[Collected data]
-=-=-

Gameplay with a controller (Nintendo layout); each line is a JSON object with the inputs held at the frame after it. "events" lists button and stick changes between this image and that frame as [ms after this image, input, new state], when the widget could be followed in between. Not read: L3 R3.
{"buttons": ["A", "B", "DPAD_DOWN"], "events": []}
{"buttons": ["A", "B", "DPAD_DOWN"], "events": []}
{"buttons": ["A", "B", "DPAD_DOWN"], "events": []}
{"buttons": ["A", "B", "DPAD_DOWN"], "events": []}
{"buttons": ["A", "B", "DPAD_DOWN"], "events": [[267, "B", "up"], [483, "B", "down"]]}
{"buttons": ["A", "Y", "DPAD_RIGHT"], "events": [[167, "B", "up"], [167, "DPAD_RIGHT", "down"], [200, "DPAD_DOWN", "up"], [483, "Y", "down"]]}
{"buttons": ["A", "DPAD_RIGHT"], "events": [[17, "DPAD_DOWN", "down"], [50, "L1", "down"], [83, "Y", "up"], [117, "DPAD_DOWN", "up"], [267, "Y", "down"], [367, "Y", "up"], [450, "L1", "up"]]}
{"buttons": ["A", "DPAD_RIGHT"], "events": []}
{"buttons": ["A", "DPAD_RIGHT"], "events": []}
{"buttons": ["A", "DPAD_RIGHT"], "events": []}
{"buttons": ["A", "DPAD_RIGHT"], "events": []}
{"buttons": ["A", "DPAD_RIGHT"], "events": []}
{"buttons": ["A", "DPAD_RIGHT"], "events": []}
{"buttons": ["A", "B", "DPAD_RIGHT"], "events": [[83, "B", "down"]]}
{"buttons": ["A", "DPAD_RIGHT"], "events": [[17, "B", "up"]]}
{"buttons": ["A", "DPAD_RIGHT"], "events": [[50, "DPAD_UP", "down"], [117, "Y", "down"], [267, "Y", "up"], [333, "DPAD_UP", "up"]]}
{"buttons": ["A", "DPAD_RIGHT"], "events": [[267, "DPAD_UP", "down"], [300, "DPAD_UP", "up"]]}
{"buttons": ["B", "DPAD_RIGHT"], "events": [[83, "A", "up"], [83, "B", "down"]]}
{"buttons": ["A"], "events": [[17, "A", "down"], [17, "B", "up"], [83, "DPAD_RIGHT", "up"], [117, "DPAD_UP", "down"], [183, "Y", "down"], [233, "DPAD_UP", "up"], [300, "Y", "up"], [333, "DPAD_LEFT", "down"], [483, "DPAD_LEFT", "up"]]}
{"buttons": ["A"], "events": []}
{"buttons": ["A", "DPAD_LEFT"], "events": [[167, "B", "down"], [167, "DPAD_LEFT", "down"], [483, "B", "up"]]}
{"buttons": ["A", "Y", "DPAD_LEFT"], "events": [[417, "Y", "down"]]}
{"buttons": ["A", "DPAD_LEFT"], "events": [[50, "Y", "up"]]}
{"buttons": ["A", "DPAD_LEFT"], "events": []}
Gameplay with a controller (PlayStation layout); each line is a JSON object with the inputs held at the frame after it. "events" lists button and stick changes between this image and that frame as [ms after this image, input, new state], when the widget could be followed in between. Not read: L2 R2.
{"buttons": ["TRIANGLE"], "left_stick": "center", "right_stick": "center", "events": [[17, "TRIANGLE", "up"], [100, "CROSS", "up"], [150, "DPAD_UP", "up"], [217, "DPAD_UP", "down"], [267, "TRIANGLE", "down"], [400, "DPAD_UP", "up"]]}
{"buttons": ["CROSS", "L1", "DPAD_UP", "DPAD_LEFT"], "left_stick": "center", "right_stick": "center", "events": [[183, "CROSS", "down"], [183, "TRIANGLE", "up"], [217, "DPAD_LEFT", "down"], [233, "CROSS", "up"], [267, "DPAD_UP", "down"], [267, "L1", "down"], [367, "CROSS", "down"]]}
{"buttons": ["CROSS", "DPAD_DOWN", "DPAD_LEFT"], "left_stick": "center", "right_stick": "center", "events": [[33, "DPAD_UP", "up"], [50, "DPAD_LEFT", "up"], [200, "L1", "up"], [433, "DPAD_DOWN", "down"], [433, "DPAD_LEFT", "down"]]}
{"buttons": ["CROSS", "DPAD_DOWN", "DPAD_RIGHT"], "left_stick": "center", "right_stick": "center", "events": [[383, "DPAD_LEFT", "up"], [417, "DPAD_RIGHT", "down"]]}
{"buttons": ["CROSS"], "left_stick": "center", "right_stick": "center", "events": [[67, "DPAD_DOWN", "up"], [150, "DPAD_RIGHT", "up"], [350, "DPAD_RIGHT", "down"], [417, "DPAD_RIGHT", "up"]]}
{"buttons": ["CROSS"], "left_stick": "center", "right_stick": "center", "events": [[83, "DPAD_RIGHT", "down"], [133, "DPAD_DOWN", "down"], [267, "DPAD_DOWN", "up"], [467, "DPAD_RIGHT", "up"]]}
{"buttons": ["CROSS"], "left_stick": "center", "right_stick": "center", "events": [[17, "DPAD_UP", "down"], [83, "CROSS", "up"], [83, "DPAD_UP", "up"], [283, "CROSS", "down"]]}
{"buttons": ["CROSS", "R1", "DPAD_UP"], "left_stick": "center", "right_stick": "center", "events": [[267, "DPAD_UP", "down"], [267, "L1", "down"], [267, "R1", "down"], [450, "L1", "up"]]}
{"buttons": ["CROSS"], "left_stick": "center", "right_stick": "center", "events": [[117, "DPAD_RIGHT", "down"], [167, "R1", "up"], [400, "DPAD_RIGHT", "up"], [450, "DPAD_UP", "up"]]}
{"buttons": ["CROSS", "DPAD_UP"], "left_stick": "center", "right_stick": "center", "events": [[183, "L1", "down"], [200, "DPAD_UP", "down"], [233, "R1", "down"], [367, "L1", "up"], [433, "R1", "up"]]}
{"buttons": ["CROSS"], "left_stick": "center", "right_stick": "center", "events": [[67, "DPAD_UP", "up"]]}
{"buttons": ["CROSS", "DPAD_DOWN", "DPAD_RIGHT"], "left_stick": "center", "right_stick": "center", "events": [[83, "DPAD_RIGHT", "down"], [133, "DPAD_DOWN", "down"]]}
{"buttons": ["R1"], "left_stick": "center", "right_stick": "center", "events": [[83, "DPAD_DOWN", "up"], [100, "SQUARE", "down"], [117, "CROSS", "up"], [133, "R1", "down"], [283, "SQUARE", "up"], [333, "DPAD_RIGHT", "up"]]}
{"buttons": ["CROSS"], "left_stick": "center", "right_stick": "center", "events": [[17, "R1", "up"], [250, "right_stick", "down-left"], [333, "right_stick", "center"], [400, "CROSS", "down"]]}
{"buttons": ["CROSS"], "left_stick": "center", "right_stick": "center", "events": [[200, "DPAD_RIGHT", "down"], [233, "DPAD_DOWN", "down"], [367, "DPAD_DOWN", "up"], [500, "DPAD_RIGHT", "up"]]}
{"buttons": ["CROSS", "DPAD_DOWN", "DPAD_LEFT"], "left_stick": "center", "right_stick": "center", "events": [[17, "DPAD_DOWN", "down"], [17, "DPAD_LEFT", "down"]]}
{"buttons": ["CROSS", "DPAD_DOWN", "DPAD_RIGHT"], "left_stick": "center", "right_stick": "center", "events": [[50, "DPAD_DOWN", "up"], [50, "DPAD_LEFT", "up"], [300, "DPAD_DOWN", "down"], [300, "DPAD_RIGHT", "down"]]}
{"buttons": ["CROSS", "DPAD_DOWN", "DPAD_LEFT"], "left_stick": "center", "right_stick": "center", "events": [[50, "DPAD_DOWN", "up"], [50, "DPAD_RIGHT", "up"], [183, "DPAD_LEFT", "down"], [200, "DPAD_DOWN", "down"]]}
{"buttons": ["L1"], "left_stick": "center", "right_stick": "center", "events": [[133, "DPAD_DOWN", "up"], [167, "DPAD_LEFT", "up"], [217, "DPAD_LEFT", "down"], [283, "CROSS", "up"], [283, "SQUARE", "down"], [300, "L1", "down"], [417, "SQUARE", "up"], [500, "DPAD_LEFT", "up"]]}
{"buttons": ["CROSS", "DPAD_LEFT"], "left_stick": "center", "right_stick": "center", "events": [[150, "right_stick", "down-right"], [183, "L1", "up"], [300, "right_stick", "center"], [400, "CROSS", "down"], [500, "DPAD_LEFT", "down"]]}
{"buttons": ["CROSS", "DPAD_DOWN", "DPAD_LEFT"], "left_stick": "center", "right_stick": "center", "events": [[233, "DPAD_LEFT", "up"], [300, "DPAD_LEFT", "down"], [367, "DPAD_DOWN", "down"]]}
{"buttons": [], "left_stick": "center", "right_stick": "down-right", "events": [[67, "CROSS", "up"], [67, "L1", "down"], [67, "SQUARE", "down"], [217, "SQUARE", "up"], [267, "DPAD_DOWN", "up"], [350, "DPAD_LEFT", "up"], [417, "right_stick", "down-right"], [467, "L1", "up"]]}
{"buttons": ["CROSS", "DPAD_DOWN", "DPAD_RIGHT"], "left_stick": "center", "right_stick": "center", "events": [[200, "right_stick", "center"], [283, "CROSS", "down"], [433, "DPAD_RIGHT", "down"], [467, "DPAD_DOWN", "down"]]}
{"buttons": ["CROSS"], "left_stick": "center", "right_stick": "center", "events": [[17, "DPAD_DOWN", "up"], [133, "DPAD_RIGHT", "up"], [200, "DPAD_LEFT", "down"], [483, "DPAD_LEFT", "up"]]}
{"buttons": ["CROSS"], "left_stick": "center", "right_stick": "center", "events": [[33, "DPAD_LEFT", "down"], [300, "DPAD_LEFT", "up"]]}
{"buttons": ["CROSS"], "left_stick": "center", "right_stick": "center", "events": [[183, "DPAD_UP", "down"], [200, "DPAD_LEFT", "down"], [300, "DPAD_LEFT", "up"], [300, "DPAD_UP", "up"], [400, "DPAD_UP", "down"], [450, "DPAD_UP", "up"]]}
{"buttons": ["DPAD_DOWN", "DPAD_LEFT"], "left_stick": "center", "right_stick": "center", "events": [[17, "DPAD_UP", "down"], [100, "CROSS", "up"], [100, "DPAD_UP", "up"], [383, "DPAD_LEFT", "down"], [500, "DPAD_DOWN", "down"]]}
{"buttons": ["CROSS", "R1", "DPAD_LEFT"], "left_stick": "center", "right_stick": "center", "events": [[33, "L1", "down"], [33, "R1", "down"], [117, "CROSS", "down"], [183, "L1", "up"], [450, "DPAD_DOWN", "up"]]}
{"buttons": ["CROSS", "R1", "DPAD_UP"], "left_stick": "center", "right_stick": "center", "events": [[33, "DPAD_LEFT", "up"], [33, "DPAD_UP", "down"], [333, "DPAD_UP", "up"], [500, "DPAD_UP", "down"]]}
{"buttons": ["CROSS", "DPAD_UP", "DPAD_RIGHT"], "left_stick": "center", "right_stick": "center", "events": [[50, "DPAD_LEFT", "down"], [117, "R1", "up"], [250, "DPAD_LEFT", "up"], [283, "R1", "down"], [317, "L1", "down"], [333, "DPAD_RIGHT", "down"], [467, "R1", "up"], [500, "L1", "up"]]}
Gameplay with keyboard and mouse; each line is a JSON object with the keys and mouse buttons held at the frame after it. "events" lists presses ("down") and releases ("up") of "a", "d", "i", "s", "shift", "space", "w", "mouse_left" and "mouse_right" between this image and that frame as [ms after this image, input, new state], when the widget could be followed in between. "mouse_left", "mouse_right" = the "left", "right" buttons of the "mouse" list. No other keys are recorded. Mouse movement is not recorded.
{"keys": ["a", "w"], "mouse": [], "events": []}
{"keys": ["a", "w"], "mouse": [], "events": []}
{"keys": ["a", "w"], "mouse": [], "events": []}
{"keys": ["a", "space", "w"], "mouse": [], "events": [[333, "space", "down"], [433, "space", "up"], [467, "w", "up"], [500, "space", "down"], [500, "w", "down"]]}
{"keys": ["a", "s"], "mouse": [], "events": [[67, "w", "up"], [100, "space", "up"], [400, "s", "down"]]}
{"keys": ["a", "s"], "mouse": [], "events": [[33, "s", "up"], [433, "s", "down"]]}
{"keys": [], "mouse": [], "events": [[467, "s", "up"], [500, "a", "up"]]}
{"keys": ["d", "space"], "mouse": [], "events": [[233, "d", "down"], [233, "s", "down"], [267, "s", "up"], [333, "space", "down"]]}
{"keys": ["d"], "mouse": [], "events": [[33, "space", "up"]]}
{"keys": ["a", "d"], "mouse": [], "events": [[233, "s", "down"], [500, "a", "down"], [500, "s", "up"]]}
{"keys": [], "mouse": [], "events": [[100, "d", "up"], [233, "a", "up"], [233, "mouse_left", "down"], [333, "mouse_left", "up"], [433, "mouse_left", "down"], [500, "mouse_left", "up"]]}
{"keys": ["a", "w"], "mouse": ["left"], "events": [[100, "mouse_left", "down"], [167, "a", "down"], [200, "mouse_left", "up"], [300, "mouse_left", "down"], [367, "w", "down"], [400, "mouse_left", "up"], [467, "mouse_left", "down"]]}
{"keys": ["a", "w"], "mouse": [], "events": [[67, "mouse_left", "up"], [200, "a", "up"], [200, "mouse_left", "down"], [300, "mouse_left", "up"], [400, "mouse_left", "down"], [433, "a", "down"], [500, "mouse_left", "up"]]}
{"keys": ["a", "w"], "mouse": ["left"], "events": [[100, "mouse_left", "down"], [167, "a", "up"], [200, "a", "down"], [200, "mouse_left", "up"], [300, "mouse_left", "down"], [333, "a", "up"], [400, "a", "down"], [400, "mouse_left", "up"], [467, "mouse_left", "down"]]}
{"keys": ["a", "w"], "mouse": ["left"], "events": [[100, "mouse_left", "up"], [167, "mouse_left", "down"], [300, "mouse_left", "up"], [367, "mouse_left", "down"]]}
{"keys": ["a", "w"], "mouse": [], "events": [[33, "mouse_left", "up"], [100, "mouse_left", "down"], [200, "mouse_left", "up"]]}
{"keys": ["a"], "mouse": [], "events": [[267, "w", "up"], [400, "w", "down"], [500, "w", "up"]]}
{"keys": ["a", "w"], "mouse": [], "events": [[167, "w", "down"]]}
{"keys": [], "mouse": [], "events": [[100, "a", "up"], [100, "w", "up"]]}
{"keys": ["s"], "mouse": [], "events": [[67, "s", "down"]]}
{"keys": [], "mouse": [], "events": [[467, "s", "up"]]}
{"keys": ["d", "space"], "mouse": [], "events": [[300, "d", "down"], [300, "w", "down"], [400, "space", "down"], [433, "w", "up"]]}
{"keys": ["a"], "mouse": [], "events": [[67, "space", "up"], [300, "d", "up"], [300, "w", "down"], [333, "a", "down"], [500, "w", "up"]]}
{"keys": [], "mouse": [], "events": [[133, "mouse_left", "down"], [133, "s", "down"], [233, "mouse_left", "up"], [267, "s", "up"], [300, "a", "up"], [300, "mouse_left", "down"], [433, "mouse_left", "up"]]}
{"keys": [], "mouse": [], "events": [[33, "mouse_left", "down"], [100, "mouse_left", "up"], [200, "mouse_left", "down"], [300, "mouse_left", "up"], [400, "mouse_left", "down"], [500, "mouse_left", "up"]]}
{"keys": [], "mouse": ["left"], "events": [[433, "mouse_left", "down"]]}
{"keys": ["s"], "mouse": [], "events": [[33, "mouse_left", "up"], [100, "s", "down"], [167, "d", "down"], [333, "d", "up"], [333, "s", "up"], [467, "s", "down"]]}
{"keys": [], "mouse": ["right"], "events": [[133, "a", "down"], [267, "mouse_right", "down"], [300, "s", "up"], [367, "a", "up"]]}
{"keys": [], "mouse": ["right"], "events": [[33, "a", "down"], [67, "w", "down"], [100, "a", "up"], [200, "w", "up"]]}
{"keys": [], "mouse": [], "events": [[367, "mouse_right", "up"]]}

-=-=-

- WORK REQUEST:
Your task is to copy every line in the entries that holds the string "inputs".

- ANSWER SECTION:
Gameplay with a controller (Nintendo layout); each line is a JSON object with the inputs held at the frame after it. "events" lists button and stick changes between this image and that frame as [ms after this image, input, new state], when the widget could be followed in between. Not read: L3 R3.
Gameplay with a controller (PlayStation layout); each line is a JSON object with the inputs held at the frame after it. "events" lists button and stick changes between this image and that frame as [ms after this image, input, new state], when the widget could be followed in between. Not read: L2 R2.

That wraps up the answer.